Carbon-Aware LLM Research


Overview

Large Language Models (LLMs) are transforming AI, but their energy use and carbon emissions are substantial and growing. My research in this area develops accurate carbon measurement, prediction, and optimization tools that span model training, inference, and deployment — from cloud GPUs to edge processors. Rather than relying on coarse estimates, these works provide system-aware, phase-aware, and hardware-calibrated frameworks that enable practitioners and researchers to understand and reduce the environmental footprint of LLMs.
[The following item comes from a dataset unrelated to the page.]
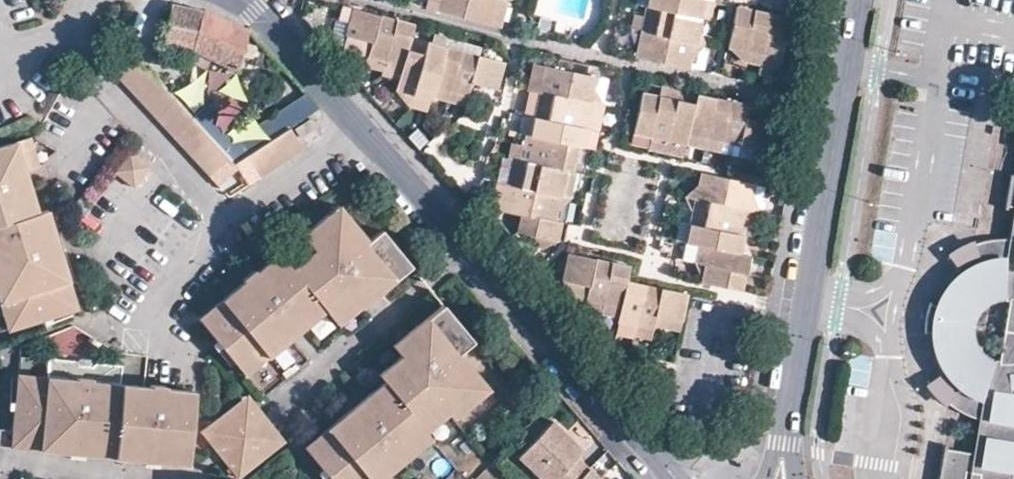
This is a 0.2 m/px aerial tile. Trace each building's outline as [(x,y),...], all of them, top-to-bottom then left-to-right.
[(439,5),(464,12),(492,20),(495,10),(497,0),(440,0),(439,5)] [(495,10),(506,0),(497,0),(495,10)] [(646,5),(641,29),(637,49),(635,57),(663,63),(689,69),(691,58),(695,41),(699,22),(700,17),(703,0),(647,0),(646,5)] [(707,0),(703,0),(700,17),(711,19),(714,2),(707,0)] [(339,16),(349,19),(353,5),(342,2),(339,16)] [(646,5),(637,3),(631,27),(641,29),(646,5)] [(195,52),(236,71),(247,31),(244,27),(198,9),(170,4),(161,46),(195,52)] [(353,5),(349,19),(347,29),(353,31),(372,37),(369,50),(375,52),(388,54),(405,58),(401,70),(398,83),(413,87),(433,90),(436,80),(451,84),(468,89),(472,77),(491,82),(497,83),(504,56),(479,50),(472,48),(461,46),(445,42),(431,38),(427,37),(423,48),(408,45),(410,34),(413,20),(397,16),(379,12),(353,5)] [(763,54),(779,57),(790,16),(773,12),(753,8),(737,5),(727,47),(732,48),(744,50),(763,54)] [(704,43),(699,22),(695,41),(704,43)] [(641,29),(631,27),(637,49),(641,29)] [(445,42),(447,31),(434,28),(431,38),(445,42)] [(362,42),(369,50),(372,37),(353,31),(362,42)] [(461,46),(464,36),(447,31),(445,42),(461,46)] [(568,40),(578,42),(580,33),(570,31),(568,40)] [(427,37),(410,34),(408,45),(423,48),(427,37)] [(474,38),(464,36),(461,46),(472,48),(474,38)] [(704,43),(695,41),(691,58),(704,43)] [(742,59),(744,50),(732,48),(742,59)] [(760,63),(763,54),(744,50),(742,59),(760,63)] [(386,65),(388,54),(375,52),(386,65)] [(235,168),(246,185),(294,154),(280,133),(233,163),(145,71),(130,54),(110,72),(216,185),(235,168)] [(388,54),(386,65),(401,70),(405,58),(388,54)] [(760,63),(779,57),(763,54),(760,63)] [(557,55),(554,67),(570,71),(585,74),(588,62),(557,55)] [(587,129),(593,103),(596,88),(598,77),(585,74),(570,71),(554,67),(544,65),(542,75),(539,91),(536,106),(533,118),(530,133),(524,132),(521,145),(518,158),(511,156),(508,166),(505,182),(500,201),(499,208),(518,212),(515,230),(526,232),(553,239),(556,239),(560,221),(554,218),(554,215),(558,195),(569,197),(572,197),(576,172),(572,171),(576,145),(583,147),(587,129)] [(530,89),(539,91),(542,75),(530,89)] [(468,89),(491,82),(472,77),(468,89)] [(449,94),(451,84),(436,80),(433,90),(449,94)] [(656,95),(658,85),(642,81),(640,91),(656,95)] [(411,98),(413,87),(398,83),(411,98)] [(451,84),(449,94),(466,98),(468,89),(451,84)] [(672,99),(674,89),(658,85),(656,95),(672,99)] [(413,87),(411,98),(433,90),(413,87)] [(593,103),(602,104),(596,88),(593,103)] [(530,89),(536,106),(539,91),(530,89)] [(674,89),(672,99),(694,104),(696,94),(674,89)] [(701,138),(719,142),(738,146),(764,151),(770,125),(745,118),(747,105),(696,94),(694,104),(672,99),(656,95),(640,91),(632,133),(647,136),(664,140),(684,144),(687,135),(701,138)] [(587,129),(596,131),(602,104),(593,103),(587,129)] [(518,130),(524,132),(530,133),(533,118),(521,115),(518,130)] [(290,133),(295,142),(310,131),(305,123),(290,133)] [(596,131),(587,129),(583,147),(587,148),(592,149),(596,131)] [(646,144),(647,136),(632,133),(630,141),(646,144)] [(700,148),(701,138),(687,135),(684,144),(700,148)] [(662,148),(664,140),(647,136),(646,144),(662,148)] [(717,151),(719,142),(701,138),(700,148),(717,151)] [(683,152),(684,144),(664,140),(662,148),(676,150),(683,152)] [(719,142),(717,151),(738,146),(719,142)] [(506,155),(511,156),(518,158),(521,145),(508,143),(506,155)] [(38,177),(28,145),(0,154),(0,324),(5,341),(77,318),(45,218),(35,221),(23,182),(38,177)] [(587,148),(583,147),(576,145),(572,171),(576,172),(581,173),(587,148)] [(749,158),(764,151),(738,146),(749,158)] [(133,156),(119,179),(142,193),(156,170),(133,156)] [(494,180),(505,182),(508,166),(494,180)] [(227,197),(246,185),(235,168),(216,185),(227,197)] [(737,253),(741,237),(743,226),(746,212),(750,197),(752,186),(724,180),(699,174),(697,185),(694,201),(690,220),(689,227),(686,242),(696,245),(706,247),(702,264),(699,282),(740,290),(743,273),(747,256),(737,253)] [(1011,175),(1006,205),(1013,206),(1013,176),(1011,175)] [(494,180),(500,201),(505,182),(494,180)] [(684,198),(694,201),(697,185),(684,198)] [(554,215),(569,197),(558,195),(554,215)] [(746,212),(756,214),(750,197),(746,212)] [(694,201),(684,198),(690,220),(694,201)] [(332,208),(321,219),(329,227),(339,217),(332,208)] [(509,233),(515,230),(518,212),(499,208),(492,216),(509,233)] [(1013,473),(1013,392),(1011,391),(1011,386),(1009,373),(1013,372),(1013,211),(1010,238),(1004,237),(992,238),(972,243),(980,265),(974,267),(964,273),(968,279),(967,279),(962,283),(954,293),(950,298),(946,308),(931,302),(927,316),(926,325),(926,332),(942,331),(942,333),(943,340),(944,347),(949,359),(954,366),(948,370),(953,377),(961,383),(945,400),(962,411),(980,419),(974,452),(944,448),(939,478),(1013,478),(1013,473)] [(743,226),(756,214),(746,212),(743,226)] [(385,263),(395,254),(377,233),(362,243),(339,217),(329,227),(321,219),(296,240),(307,254),(286,273),(274,258),(252,276),(250,274),(239,284),(241,286),(199,320),(216,339),(220,344),(223,347),(226,351),(229,354),(231,357),(234,361),(237,364),(240,367),(257,353),(279,335),(292,324),(314,305),(322,315),(325,319),(347,299),(353,306),(369,293),(373,297),(397,278),(385,263)] [(676,240),(686,242),(689,227),(678,224),(676,240)] [(541,248),(553,239),(526,232),(541,248)] [(747,256),(741,237),(737,253),(747,256)] [(950,255),(964,273),(974,267),(980,265),(972,243),(958,249),(950,255)] [(693,262),(702,264),(706,247),(696,245),(693,262)] [(654,315),(680,320),(685,292),(660,287),(643,283),(627,280),(628,265),(612,261),(592,258),(567,253),(562,279),(566,280),(586,284),(584,299),(589,300),(606,304),(621,307),(620,316),(619,321),(635,324),(651,327),(652,324),(654,315)] [(407,269),(395,254),(385,263),(397,278),(407,269)] [(702,264),(693,262),(699,282),(702,264)] [(566,280),(584,299),(586,284),(566,280)] [(357,310),(373,297),(369,293),(353,306),(355,308),(357,310)] [(355,308),(353,306),(347,299),(325,319),(332,327),(355,308)] [(604,313),(606,304),(589,300),(604,313)] [(604,313),(620,316),(621,307),(606,304),(604,313)] [(292,324),(299,333),(322,315),(314,305),(292,324)] [(441,309),(431,317),(443,331),(452,323),(441,309)] [(678,330),(680,320),(654,315),(652,324),(678,330)] [(370,478),(394,459),(423,435),(421,432),(445,413),(450,419),(453,422),(482,399),(470,385),(478,378),(459,357),(471,345),(452,323),(443,331),(431,317),(408,336),(408,342),(394,352),(398,357),(374,377),(379,384),(358,402),(364,410),(353,419),(347,411),(306,446),(326,470),(329,474),(332,477),(333,478),(369,478),(370,478)] [(633,333),(635,324),(619,321),(633,333)] [(279,335),(286,342),(299,333),(292,324),(279,335)] [(635,324),(633,333),(651,327),(635,324)] [(257,353),(265,361),(286,342),(279,335),(257,353)] [(391,349),(394,352),(408,342),(408,336),(391,349)] [(265,361),(257,353),(240,367),(247,376),(265,361)] [(848,385),(868,388),(872,359),(852,356),(848,385)] [(14,430),(188,447),(192,393),(165,391),(165,387),(153,386),(153,390),(125,388),(126,369),(88,364),(55,363),(53,381),(17,378),(17,383),(16,388),(16,392),(16,396),(16,400),(15,406),(15,410),(14,430)] [(261,389),(275,378),(266,366),(252,377),(261,389)] [(929,381),(945,400),(961,383),(953,377),(948,370),(929,381)] [(490,392),(478,378),(470,385),(482,399),(490,392)] [(240,478),(241,478),(286,440),(247,394),(201,433),(240,478)] [(358,402),(347,411),(353,419),(364,410),(358,402)] [(423,435),(427,440),(450,419),(445,413),(421,432),(423,435)] [(586,467),(575,456),(566,449),(573,442),(550,421),(516,458),(538,478),(575,478),(586,467)] [(188,447),(14,430),(0,429),(0,447),(69,453),(69,458),(84,460),(84,454),(141,460),(141,465),(157,467),(157,462),(187,465),(188,447)] [(394,459),(400,466),(429,442),(427,440),(423,435),(394,459)] [(581,449),(573,442),(566,449),(575,456),(581,449)] [(370,478),(384,478),(400,466),(394,459),(370,478)] [(586,467),(575,478),(599,478),(586,467)]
Key contributions include:

  • End-to-end carbon modeling that integrates hardware utilization and embodied carbon.
  • Learned predictors that estimate inference carbon with high fidelity across configurations.
  • Estimators for edge LLM deployments that account for peripherals and embodied costs.

LLMCarbon (ICLR 2024) — End-to-end carbon modeling

Goal: Provide an accurate, reusable framework to estimate total carbon emissions of LLMs before training begins.

Approach:

  • Parametric models linking LLM design (model size, architecture, MoE vs dense), execution (batch size, GPU utilization), and embodied hardware cost.
  • Combines operational energy measurements with amortized manufacturing carbon.

Impact:

  • Predicts pre-training carbon with improved accuracy compared to prior tools.
  • Helps designers explore carbon–performance tradeoffs early in model development.

Artifact:
Code and datasets available at the LLMCarbon GitHub repository.


LLMCO₂ (2024–2025) — Learned inference carbon prediction

Goal: Predict the carbon cost of LLM inference across diverse hardware and request patterns.

Approach:

  • Train a machine learning model (graph-based) to capture interactions between request characteristics (prompt length, batch size), model features (quantization, sparsity), and hardware performance patterns.
  • Evaluate on measured inference traces spanning multiple GPU types and workloads.

Impact:

  • Surpasses traditional formula-based estimators in prediction accuracy.
  • Enables carbon-aware scheduling for cloud and service deployments.

Artifact:
Published as a dataset and predictor model in support of inference carbon estimation.


CO2-Meter (AAAI 2026) — Carbon estimation for edge LLMs

Goal: Extend carbon estimation to edge LLM inference, where peripherals and embodied costs are significant.

Approach:

  • Modular estimator separating SoC operational energy, peripherals, and embodied amortization.
  • Models distinct execution phases (prefill, decode) and platform-specific overheads (NPU, GPU, quantized CPU).
  • Validated on a curated dataset of edge inference traces.

Impact:

  • Demonstrates that peripherals and embodied costs materially influence carbon rankings.
  • Provides actionable estimates for edge deployment decisions (e.g., local quantized model vs cloud offload).

Artifact:
Public implementation and data preprocessing scripts released with the paper.


Common Methods Across Works

  • Hardware-aware calibration: Model carbon cost using real utilization and trace data from GPUs and edge SoCs.
  • Phase awareness: Separate modeling for training, inference prefill, and decode phases to capture utilization dynamics.
  • End-to-end accounting: Combine operational and embodied carbon to support realistic lifecycle comparisons.
  • Reproducibility: Publicly available code and datasets for estimation and evaluation.

Practical Insights

  • Inference matters: In many deployment scenarios, inference carbon rivals or exceeds training emissions.
  • Phase and hardware context are critical: Simple FLOPS-based formulas are insufficient for consistent prediction across configurations.
  • Embodied carbon influences decisions: Particularly on edge devices and in long-running deployments, amortized manufacturing impact changes optimal choices.

  • LLMCarbon (ICLR 2024): Model repository and documentation.
  • LLMCO₂: Predictor models and dataset for inference carbon.
  • CO2-Meter (AAAI 2026): Edge estimator code and dataset.